With my thoughts, the fifty-minute flight seemed shorter; I was surprised to hear that we were about to land in Lagos.  There was hardly any green vegetation to see as we flew over Lagos.   The landscape was dotted with houses so close to each other that one wondered how people could possibly breathe.  The landing this time was smooth.  There was no one to pick me up at the airport.  Instead, I had to wave off the expensive cab drivers inside the airport and head out to the road leading out of the airport where I could catch the cheaper yellow taxis.  

 

“Aunty, let me carry your bags,” one of the men told me.

 

“I won’t charge you too much,” the other said, pulling on my bag.

 

I snatched the bag from him, keeping my eyes straight ahead.

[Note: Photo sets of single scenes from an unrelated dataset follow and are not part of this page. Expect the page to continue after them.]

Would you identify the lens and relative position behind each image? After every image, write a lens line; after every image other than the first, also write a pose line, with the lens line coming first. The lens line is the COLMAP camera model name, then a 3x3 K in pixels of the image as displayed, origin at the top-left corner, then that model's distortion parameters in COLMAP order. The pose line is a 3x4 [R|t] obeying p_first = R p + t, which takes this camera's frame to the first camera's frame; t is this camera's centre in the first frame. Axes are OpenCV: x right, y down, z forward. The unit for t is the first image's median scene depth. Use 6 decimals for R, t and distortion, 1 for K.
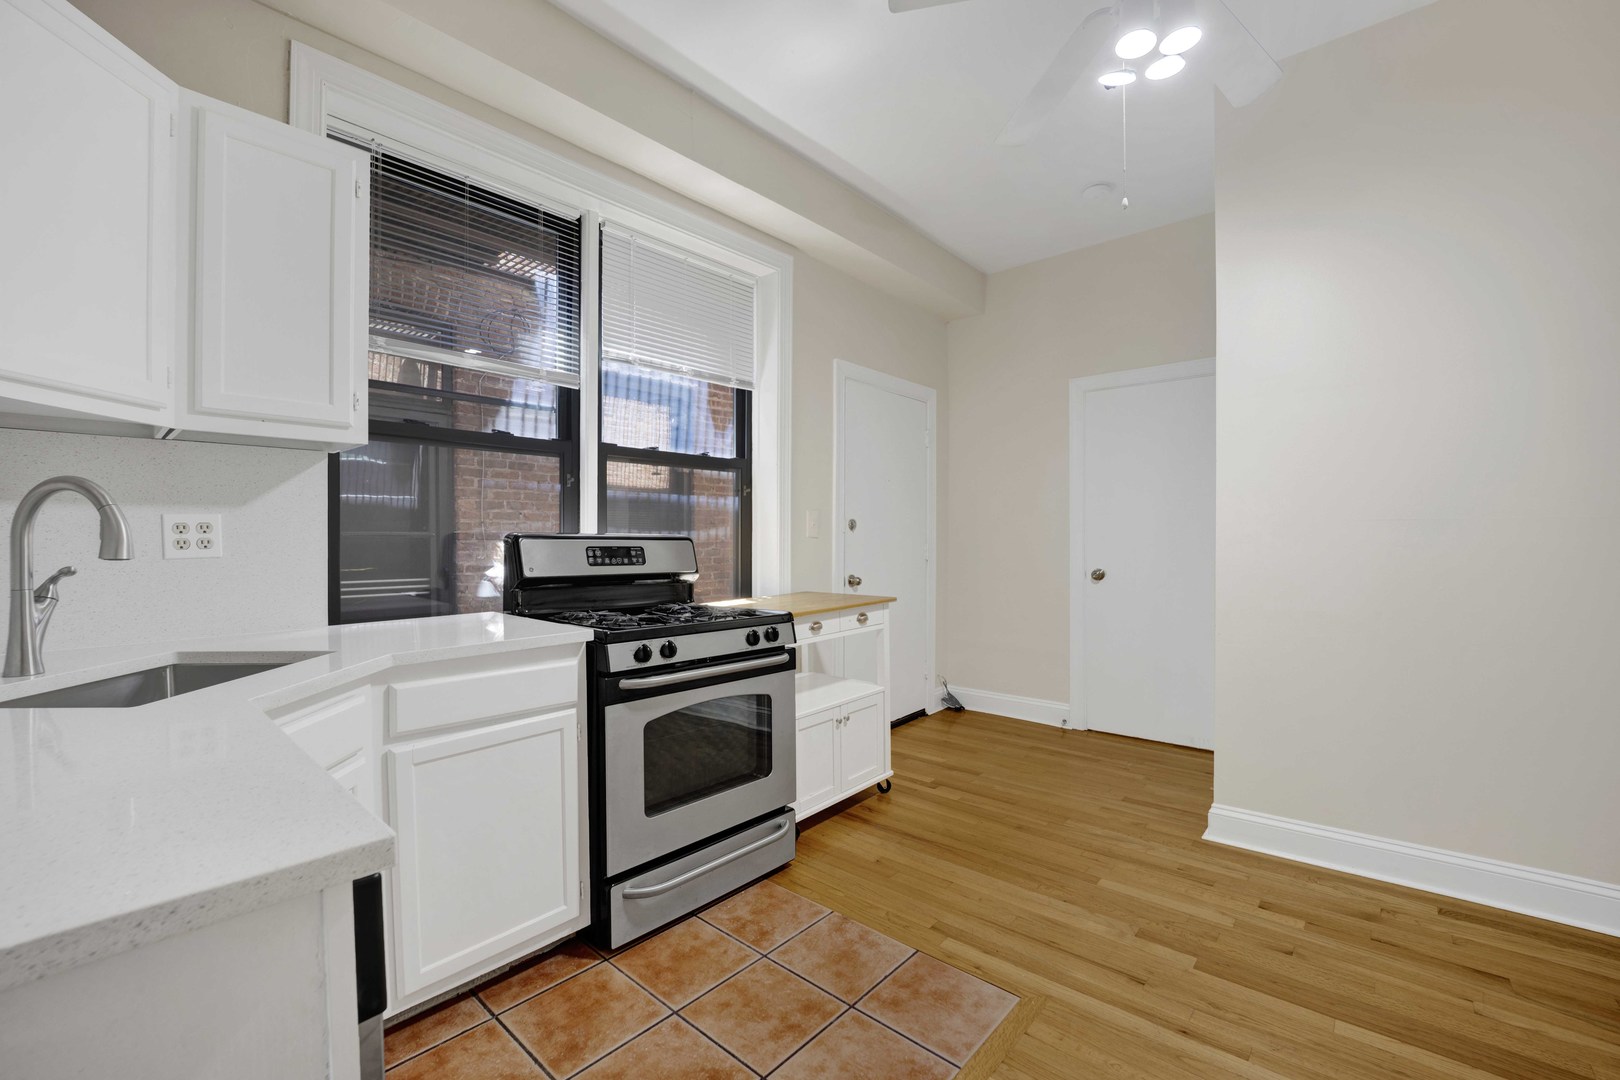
lens RADIAL K [[684.5, 0, 807.2], [0, 684.5, 539.4], [0, 0, 1]] dist [0.009160, -0.000295]
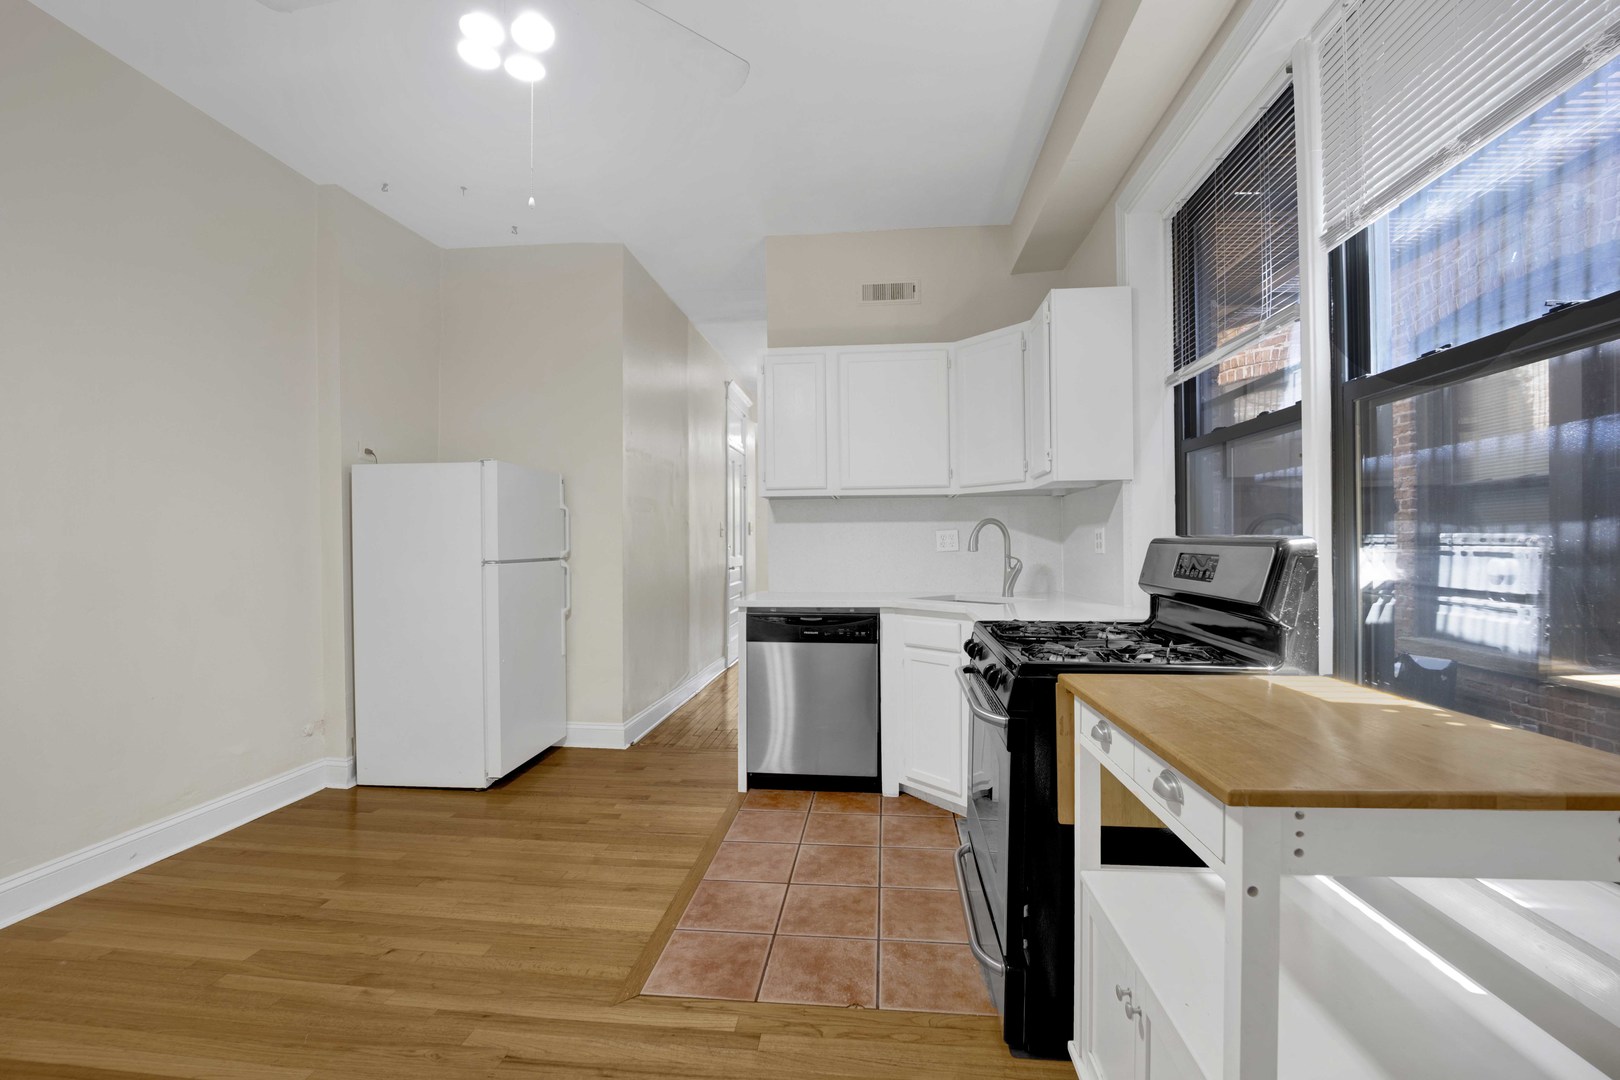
lens RADIAL K [[684.5, 0, 820.3], [0, 684.5, 544.4], [0, 0, 1]] dist [0.009160, -0.000295]
pose [[-0.801798, 0.003769, -0.597583, 0.489851], [0.001366, 0.999989, 0.004474, -0.003550], [0.597593, 0.002771, -0.801795, 1.377341]]
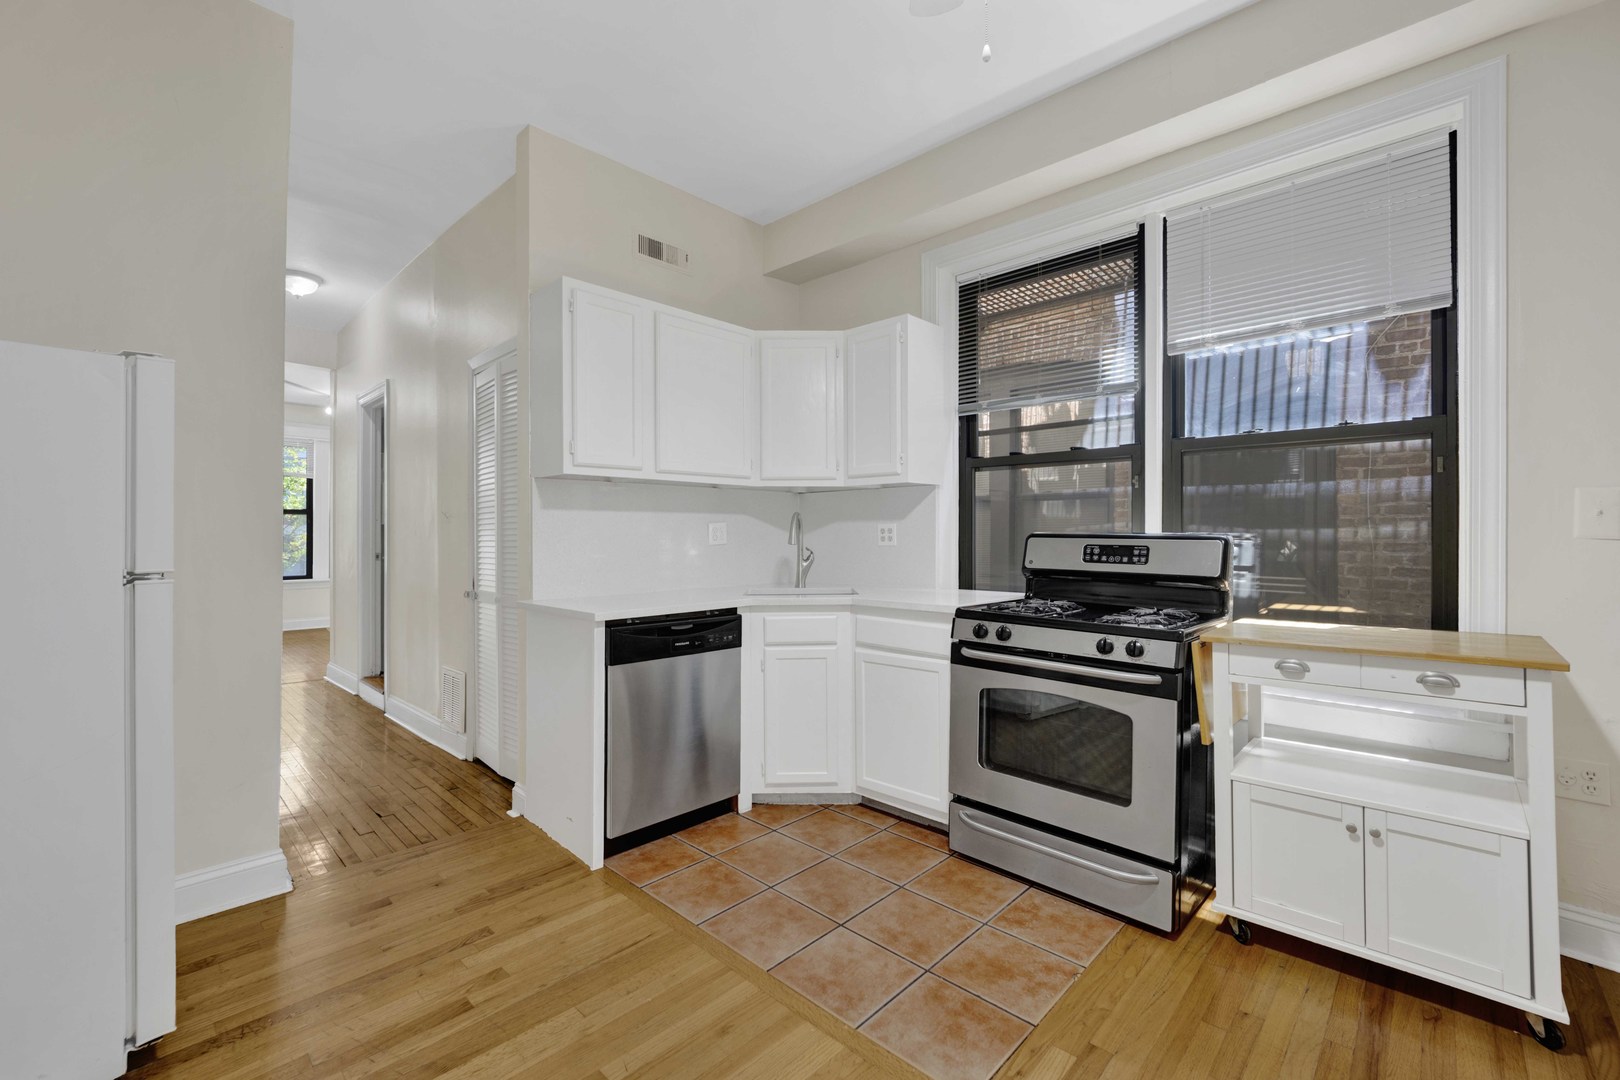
lens RADIAL K [[684.5, 0, 795.9], [0, 684.5, 536.0], [0, 0, 1]] dist [0.009160, -0.000295]
pose [[-0.040121, 0.002638, -0.999191, 0.790945], [-0.004173, 0.999987, 0.002808, -0.004259], [0.999186, 0.004282, -0.040110, 0.572775]]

“Where are you going?” yet another asked walking close behind me.

 

“Don’t mind him; his cab is too old for a fine girl like you.  Come and enter my car.”

 

I held onto my bag tightly as I hailed yellow taxis.  I waited in the scorching sun, sweating.  Harmattan is almost non-existent in Lagos.  I bargained until I got the right price. I put my bag in the backseat and jumped into the taxi.  I was back to my real life.   A gush of excitement went through me.  It was good to be back.  Tomorrow, I would go to work and do my bit in “saving the world” and living in a land where life amidst chaos was nevertheless enjoyed like a plate of pounded yam and ora soup, and continue this seeming life of okamma n’ilo that I appeared to have chosen.